The wealth management evolution has been subtle, but the implications have been substantial for domestic investors.
Traditionally, the focus of wealth management has been to achieve client goals through planning, advisory and continuous relationship maintenance.
Today, changes in technology and client expectations have changed the rules.
On one hand, technological advancements have been improving the way wealth managers assess client suitability and asset allocation. On the other hand, financial literacy has been decaying globally and clients today expect more from their wealth managers.
Wealth managers are no longer expected to be constricted geographically or within a specific range of products. Clients expect wealth managers to look outside of the traditional scope of products and allocate assets in products that have been traditionally viewed as strictly institutional. Clients are now looking for exposure in products such as private equity, hedge funds, REITs, and trade finance.
Additionally, investors are beginning to understand the dangers of concentration risk especially considering current market conditions. Investors are seeking the expertise of wealth managers to help them plan for short term uncertainty as well as long term objectives.

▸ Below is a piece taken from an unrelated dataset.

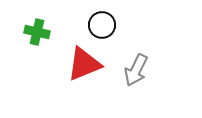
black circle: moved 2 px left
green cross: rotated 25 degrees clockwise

Finally, the traditional view of wealth management being a department within a large financial institution is no longer seen as a positive aspect for clients. This is because wealth managers are expected to offer clients the most suitable products which match the goals and objectives which they have set. When wealth managers offer clients products by prioritising some over others, they prevent clients from accessing the products which are most in line with their objectives.
The impact of technology
For its part, FinTech has been inducing the wealth management evolution. Through the adoption of technologies such as roboadvisory and portfolio management software, wealth managers have more tools and can offer clients an improved and robust service.
For long, wealth managers have been conflicted on whether or not to embrace roboadvisors. However, roboadvisors only assume the advisory role in the wealth manager/client relationship. In fact, as roboadvisors become more and more available, clients will still seek their wealth manager’s advice on which product is more aligned with their goals and objectives. Our view is that anything which adds value to the client must be adopted to ensure that the client is receiving the best possible outcomes.
Elsewhere, portfolio management software has enabled wealth managers to view and continuously assess their client’s portfolio in a dynamic and accurate manner. These technologies have been available for quite some time. Recently however, they have become more available, and more adequately priced to suite boutique asset management and wealth management firms.
How do we navigate these changes?
Our wealth management department is autonomous and not constricted by any specific geography or asset class. We believe that it is paramount to add value to clients through wealth creation, as opposed to simply wealth management. This entails that we partner with reputable financial institutions, including those which have adopted roboadvisory, to provide our clients with an unparalleled service.
We also understand that today’s investor is looking for additional exposure in less traditional products. As a result, we have created tailor made products that can address such needs. Our asset allocation strategies incorporate various asset classes including private equity, trade finance funds and structured products and notes. We also include traditional products such as listed equities and fixed income to create a wholesome strategy for our clients.